Tag Archives: coherent twin boundaries

When your kinks and your defects are your strength: the truth about copper’s coherent twin boundaries

There’s perfection and then there’s imperfection in this story about the nanoscale. From the May 19, 2013 news release on EurekAlert,

One of the basic principles of nanotechnology is that when you make things extremely small—one nanometer is about five atoms wide, 100,000 times smaller than the diameter of a human hair—they are going to become more perfect.

“Perfect in the sense that their arrangement of atoms in the real world will become more like an idealized model,” says University of Vermont engineer Frederic Sansoz, “with smaller crystals—in for example, gold or copper—it’s easier to have fewer defects in them.”

And eliminating the defects at the interface separating two crystals, or grains, has been shown by nanotechnology experts to be a powerful strategy for making materials stronger, more easily molded, and less electrically resistant—or a host of other qualities sought by designers and manufacturers.

Scientists thought they’d found perfection in 2004 (from the news release),

Since 2004, when a seminal paper came out in Science, materials scientists have been excited about one special of arrangement of atoms in metals and other materials called a “coherent twin boundary” or CTB.

Based on theory and experiment, these coherent twin boundaries are often described as “perfect,” appearing like a perfectly flat, one-atom-thick plane in computer models and electron microscope images.

Over the last decade, a body of literature has shown these coherent twin boundaries—found at the nanoscale within the crystalline structure of common metals like gold, silver and copper—are highly effective at making materials much stronger while maintaining their ability to undergo permanent change in shape without breaking and still allowing easy transmission of electrons—an important fact for computer manufacturing and other electronics applications.

It turns out that not all coherent twin boundaries are ‘perfect’ (from the news release),

A team of scientists, including Sansoz, a professor in UVM’s College of Engineering and Mathematical Sciences, and colleagues from the Lawrence Livermore National Laboratory and elsewhere, write in the May 19 edition of Nature Materials that coherent twin boundaries found in copper “are inherently defective.”

With a high-resolution electron microscope, using a more powerful technique than has ever been used to examine these boundaries, they found tiny kink-like steps and curvatures in what had previously been observed as perfect.

Even more surprising, these kinks and other defects appear to be the cause of the coherent twin boundary’s strength and other desirable qualities.

“Everything we have learned on these materials in the past 10 years will have to be revisited with this new information,” Sansoz says

The work was performed at the Lawrence Livermore National Laboratory (from the news release),

The experiment, led by Morris Wang at the Lawrence Livermore Lab, applied a newly developed mapping technique to study the crystal orientation of CTBs in so-called nanotwinned copper and “boom—it revealed these defects,” says Sansoz.

This real-world discovery conformed to earlier intriguing theoretical findings that Sansoz had been making with “atomistic simulations” on a computer.

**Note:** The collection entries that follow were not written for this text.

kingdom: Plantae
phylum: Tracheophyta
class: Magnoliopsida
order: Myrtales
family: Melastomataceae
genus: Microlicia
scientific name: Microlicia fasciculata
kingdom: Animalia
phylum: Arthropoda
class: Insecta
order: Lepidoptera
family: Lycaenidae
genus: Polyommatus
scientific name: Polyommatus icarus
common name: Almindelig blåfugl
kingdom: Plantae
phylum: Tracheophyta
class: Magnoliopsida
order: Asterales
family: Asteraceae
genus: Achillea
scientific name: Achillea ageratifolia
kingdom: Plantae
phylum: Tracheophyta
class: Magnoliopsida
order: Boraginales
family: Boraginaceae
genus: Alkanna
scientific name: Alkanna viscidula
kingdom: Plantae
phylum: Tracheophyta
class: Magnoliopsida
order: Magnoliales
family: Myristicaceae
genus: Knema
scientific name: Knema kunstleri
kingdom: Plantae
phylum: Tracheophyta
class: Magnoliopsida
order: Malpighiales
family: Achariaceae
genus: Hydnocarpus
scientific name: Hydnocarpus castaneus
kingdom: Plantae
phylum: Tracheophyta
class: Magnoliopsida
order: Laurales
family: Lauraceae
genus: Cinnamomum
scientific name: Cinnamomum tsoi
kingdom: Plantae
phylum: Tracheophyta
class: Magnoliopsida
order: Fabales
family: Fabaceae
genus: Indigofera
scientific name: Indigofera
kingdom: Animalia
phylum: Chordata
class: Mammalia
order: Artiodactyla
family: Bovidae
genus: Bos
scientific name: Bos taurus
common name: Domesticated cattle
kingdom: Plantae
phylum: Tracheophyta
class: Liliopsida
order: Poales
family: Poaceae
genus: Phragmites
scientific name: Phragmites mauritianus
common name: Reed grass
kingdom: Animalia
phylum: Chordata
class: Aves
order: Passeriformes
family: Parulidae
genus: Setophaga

The lab results sent Sansoz back to his computer models where he introduced the newly discovered “kink” defects into his calculations. Using UVM’s Vermont Advanced Computing Center, he theoretically confirmed that the kink defects observed by the Livermore team lead to “rather rich deformation processes at the atomic scale,” he says, that do not exist with perfect twin boundaries.

With the computer model, “we found a series of completely new mechanisms,” he says, for explaining why coherent twin boundaries simultaneously add strength and yet also allow stretching (what scientists call “tensile ductility”)— properties that are usually mutually exclusive in conventional materials.

It seems to me that scientists keep discovering that it’s the imperfections and defects which give rise to strength and, often, beauty. I hope this time they remember what they’ve discovered.

For those who need to know more, here’s a citation for and link to the paper,

Defective twin boundaries in nanotwinned metals by Y. Morris Wang, Frederic Sansoz, Thomas LaGrange, Ryan T. Ott, Jaime Marian, Troy W. Barbee Jr, & Alex V. Hamza. Nature Materials (2013) doi:10.1038/nmat3646 Published online 19 May 2013

This paper is behind a paywall.